**WHAT THIS TASK INVOLVES**
What you return should be the lines from the first line of the records below through the line holding "324 176 165.00", unchanged.

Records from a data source

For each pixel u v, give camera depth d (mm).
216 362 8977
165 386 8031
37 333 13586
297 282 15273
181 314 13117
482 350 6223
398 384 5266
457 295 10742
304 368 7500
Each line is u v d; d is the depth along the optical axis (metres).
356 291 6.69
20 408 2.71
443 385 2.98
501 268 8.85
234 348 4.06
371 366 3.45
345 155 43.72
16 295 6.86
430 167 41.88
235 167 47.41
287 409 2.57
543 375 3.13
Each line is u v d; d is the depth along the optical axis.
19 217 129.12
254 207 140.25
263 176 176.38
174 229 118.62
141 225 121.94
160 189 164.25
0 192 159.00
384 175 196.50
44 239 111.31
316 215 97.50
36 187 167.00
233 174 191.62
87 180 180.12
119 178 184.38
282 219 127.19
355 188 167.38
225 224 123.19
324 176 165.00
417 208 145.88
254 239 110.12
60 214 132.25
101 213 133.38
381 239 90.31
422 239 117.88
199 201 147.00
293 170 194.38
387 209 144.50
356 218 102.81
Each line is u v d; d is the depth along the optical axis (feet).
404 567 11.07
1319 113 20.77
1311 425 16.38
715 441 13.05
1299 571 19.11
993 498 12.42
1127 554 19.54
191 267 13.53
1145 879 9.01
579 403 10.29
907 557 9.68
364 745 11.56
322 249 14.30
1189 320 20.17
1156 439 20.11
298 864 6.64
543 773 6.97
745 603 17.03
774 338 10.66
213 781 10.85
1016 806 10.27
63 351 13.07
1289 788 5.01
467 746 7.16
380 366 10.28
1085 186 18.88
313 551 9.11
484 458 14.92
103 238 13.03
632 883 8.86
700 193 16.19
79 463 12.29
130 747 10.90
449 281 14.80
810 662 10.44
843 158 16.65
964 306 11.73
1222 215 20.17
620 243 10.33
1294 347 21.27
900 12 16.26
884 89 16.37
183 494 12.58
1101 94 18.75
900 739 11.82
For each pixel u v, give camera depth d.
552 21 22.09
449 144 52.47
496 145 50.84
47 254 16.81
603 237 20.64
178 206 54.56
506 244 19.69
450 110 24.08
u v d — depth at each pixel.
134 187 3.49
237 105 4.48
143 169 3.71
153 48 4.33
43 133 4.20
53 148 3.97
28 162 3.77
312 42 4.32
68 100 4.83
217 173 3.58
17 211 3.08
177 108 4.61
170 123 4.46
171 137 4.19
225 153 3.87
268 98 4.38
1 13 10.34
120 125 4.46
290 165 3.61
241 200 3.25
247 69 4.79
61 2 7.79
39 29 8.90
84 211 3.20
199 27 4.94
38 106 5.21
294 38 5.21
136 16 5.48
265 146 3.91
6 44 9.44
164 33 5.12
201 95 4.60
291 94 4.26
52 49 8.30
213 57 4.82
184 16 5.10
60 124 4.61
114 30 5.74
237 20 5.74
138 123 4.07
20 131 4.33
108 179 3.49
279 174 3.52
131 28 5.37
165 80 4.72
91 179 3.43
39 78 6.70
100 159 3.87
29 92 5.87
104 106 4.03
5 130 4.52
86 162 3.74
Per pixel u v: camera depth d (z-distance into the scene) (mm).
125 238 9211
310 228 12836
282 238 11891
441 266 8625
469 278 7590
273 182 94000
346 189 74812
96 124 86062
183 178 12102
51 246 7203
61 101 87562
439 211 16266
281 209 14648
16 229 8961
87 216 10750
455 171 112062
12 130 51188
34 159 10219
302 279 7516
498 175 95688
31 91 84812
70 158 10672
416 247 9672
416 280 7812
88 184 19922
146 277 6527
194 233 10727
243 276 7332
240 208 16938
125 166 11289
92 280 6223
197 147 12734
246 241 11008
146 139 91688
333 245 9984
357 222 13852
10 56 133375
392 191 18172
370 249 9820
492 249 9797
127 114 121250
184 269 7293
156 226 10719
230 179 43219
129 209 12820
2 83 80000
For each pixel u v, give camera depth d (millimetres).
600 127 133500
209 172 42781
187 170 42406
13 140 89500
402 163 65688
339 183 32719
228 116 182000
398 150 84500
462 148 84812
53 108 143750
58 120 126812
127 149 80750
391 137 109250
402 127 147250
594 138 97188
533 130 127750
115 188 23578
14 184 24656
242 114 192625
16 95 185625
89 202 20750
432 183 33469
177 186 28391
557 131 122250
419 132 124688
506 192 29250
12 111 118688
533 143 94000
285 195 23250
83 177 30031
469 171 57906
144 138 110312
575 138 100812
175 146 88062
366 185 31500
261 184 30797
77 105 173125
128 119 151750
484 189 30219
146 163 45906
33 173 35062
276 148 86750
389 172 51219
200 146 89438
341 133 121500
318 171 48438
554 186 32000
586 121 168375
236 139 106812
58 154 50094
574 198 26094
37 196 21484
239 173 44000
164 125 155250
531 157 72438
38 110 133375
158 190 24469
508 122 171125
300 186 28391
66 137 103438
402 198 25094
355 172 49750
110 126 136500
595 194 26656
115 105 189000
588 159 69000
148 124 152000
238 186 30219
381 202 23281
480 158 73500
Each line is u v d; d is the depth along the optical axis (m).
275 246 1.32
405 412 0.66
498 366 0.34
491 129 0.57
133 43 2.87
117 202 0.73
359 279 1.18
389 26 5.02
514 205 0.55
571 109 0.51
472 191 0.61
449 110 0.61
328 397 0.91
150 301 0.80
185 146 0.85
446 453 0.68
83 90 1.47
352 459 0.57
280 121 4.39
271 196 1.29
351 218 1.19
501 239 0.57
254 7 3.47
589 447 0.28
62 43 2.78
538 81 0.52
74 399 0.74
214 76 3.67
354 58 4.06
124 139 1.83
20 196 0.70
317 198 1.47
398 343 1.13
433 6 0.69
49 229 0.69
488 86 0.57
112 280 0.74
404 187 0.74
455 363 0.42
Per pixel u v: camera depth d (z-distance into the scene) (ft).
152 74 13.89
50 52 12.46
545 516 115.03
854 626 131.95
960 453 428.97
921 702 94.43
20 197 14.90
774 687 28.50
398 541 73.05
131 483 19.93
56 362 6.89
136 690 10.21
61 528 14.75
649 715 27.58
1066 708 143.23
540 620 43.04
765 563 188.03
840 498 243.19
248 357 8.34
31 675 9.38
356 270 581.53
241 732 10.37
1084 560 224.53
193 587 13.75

**RESULT OF THIS TASK**
For each pixel u v, give camera depth d (mm).
216 362 8977
165 386 8031
37 333 13586
297 282 15273
181 314 13117
482 350 6223
398 384 5266
457 295 10742
304 368 7500
Each line is u v d; d is the depth along the optical axis (metres).
356 291 6.69
20 408 2.71
443 385 2.98
501 268 8.85
234 348 4.06
371 366 3.45
345 155 43.72
16 295 6.86
430 167 41.88
235 167 47.41
287 409 2.57
543 375 3.13
Each line is u v d; d is the depth along the optical axis.
19 217 129.12
254 207 140.25
263 176 176.38
174 229 118.62
141 225 121.94
160 189 164.25
0 192 159.00
384 175 196.50
44 239 111.31
316 215 97.50
36 187 167.00
233 174 191.62
87 180 180.12
119 178 184.38
282 219 127.19
355 188 167.38
225 224 123.19
324 176 165.00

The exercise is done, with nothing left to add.